Keeping afloat upgrade!

Soldato
Joined
1 Jan 2007
Posts
3,186
Location
Exeter
Hi all,

My venerable old system is getting a bit long in the tooth now and I've finally decided to give it a spruce up. My budget is about £600-700 for cpu, mobo, ram, gpu + a little bit more storage. My heaviest usage is gaming at 1080p, I don't do any video processing or other intensive tasks like that.

My current config is as follows:
Intel i5 4460 3.2ghz
8gb 1600Mhz RAM
Radeon R9 270X 2gb
120gb SSD (and various storage drives - I'm going to keep the faster one and move the other RAIDed two out to a NAS)
620w PSU

Taking inspiration from this thread, I've decided to go with the following:

Total: £622.90 (includes shipping: £0.00)​

How does that look? It's been a while since I've done anything hardware related so please let me know if it needs changing :)

Thanks,

MD
 
Thanks! The PSU is a Corsair HX620w so it's coming up for a decade old now. It's been pretty faultless though, I don't know what the lifetime is on those kind of things?
 
Think it's best to err on the side of caution and replace once warranty expires - if the PSU goes it can take components with it
 
Think it's best to err on the side of caution and replace once warranty expires - if the PSU goes it can take components with it

With that Corsair, I doubt that would happen. It's a Seasonic based model & it got a Ton of good reviews upon release. Having said that I owned 2 Corsair HX PSU's & both went pop (520 & 650) neither one of them didn't take any hardware with them when they expired.
 
With that Corsair, I doubt that would happen. It's a Seasonic based model & it got a Ton of good reviews upon release. Having said that I owned 2 Corsair HX PSU's & both went pop (520 & 650) neither one of them didn't take any hardware with them when they expired.

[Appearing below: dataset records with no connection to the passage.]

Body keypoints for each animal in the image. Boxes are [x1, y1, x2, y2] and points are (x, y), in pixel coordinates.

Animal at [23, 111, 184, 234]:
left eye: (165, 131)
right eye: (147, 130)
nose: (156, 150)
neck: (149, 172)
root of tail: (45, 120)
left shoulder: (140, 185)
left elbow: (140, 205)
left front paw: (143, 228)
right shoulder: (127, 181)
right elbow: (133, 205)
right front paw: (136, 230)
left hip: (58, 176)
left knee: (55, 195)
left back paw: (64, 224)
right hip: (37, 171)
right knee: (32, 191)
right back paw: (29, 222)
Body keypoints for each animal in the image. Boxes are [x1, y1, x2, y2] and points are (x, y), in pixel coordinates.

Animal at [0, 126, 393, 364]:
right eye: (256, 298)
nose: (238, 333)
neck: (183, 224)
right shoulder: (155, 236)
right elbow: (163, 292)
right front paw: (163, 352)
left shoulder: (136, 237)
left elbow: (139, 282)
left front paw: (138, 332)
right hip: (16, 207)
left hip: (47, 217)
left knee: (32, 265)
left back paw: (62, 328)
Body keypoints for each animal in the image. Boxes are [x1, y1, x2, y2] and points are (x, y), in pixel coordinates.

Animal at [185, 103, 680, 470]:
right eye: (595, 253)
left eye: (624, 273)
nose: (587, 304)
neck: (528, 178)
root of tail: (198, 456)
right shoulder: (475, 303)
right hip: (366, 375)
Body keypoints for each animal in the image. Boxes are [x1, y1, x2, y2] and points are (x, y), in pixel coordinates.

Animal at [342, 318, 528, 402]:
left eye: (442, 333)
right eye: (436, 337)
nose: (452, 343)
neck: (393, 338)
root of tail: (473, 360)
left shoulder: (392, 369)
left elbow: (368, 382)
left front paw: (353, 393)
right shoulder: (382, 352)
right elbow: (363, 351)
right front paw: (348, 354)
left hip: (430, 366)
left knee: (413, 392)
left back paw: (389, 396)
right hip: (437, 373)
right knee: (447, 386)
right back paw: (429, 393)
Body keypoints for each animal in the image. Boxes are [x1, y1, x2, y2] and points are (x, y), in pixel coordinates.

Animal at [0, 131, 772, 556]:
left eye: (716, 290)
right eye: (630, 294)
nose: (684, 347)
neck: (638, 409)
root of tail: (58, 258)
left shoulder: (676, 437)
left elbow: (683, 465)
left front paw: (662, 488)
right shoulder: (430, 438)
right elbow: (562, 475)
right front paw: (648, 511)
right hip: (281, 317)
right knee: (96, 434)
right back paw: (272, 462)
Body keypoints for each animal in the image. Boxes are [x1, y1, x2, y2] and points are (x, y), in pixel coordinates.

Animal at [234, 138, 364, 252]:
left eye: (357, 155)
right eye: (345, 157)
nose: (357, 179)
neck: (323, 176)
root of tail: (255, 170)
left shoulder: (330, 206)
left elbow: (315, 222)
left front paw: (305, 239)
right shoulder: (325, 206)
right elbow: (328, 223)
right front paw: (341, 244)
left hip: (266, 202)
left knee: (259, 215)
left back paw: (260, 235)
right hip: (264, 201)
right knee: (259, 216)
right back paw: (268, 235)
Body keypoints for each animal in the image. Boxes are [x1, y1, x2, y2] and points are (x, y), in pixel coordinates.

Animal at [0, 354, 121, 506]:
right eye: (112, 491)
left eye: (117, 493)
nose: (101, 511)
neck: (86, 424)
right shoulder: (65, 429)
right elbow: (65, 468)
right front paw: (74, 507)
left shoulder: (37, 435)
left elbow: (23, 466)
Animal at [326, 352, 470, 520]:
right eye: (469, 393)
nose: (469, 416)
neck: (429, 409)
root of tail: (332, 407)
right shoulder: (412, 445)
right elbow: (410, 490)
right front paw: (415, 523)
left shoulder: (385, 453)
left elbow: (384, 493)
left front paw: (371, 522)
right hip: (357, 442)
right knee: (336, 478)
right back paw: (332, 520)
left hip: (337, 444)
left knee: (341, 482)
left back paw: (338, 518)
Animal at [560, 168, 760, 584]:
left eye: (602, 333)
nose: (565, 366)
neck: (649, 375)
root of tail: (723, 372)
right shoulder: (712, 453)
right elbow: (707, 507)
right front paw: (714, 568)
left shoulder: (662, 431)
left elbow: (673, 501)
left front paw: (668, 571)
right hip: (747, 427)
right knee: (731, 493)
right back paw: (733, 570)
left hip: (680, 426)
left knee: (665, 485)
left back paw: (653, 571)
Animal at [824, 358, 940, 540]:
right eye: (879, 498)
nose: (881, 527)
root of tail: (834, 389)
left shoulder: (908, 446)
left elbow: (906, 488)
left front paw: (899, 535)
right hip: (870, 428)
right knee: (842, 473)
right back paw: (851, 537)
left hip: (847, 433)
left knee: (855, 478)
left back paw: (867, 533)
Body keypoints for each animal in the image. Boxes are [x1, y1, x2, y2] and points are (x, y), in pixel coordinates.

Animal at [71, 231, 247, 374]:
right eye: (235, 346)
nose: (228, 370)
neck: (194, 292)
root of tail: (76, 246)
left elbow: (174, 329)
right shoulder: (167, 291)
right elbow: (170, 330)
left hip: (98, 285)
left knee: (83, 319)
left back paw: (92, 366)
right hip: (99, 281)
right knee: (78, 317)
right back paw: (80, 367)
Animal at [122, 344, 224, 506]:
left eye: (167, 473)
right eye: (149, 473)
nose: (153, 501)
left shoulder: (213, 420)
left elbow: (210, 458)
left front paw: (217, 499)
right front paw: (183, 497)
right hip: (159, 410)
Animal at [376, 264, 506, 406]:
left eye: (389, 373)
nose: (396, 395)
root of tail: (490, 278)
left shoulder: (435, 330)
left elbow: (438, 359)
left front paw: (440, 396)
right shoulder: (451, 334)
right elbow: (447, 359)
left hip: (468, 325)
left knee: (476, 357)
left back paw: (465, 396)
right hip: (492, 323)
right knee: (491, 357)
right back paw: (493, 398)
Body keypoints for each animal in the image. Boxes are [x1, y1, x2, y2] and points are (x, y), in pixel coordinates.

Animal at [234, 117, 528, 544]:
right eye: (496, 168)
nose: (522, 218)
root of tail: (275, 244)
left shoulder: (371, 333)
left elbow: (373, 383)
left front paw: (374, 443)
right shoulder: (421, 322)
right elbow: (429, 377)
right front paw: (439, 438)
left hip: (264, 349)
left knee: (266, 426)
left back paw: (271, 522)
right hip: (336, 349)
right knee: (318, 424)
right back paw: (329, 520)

No matter what brand, if it's a decade old, its caps will have degraded. Agree with @bagel.
 
/\/\/\ Wont that depend on how hard a life its led over 10 years? I would understand cap degradation if it had been on at full load everyday a least 8 hours a day, but if it was on for only for a few hours with a light load on the PSU that would make a difference? I also thought that Capacititors would have nothing to do with taking out other hardware when a PSU goes bang, unless them doing so releases a large current surge with the PSU's own overvoltage protection unable to cope with said surge.

Doesnt Ryzen have something similar to intels own sleep state (Introduced with Haswell) that older PSU's could not cope with. In which case a new PSU would be needed anyway?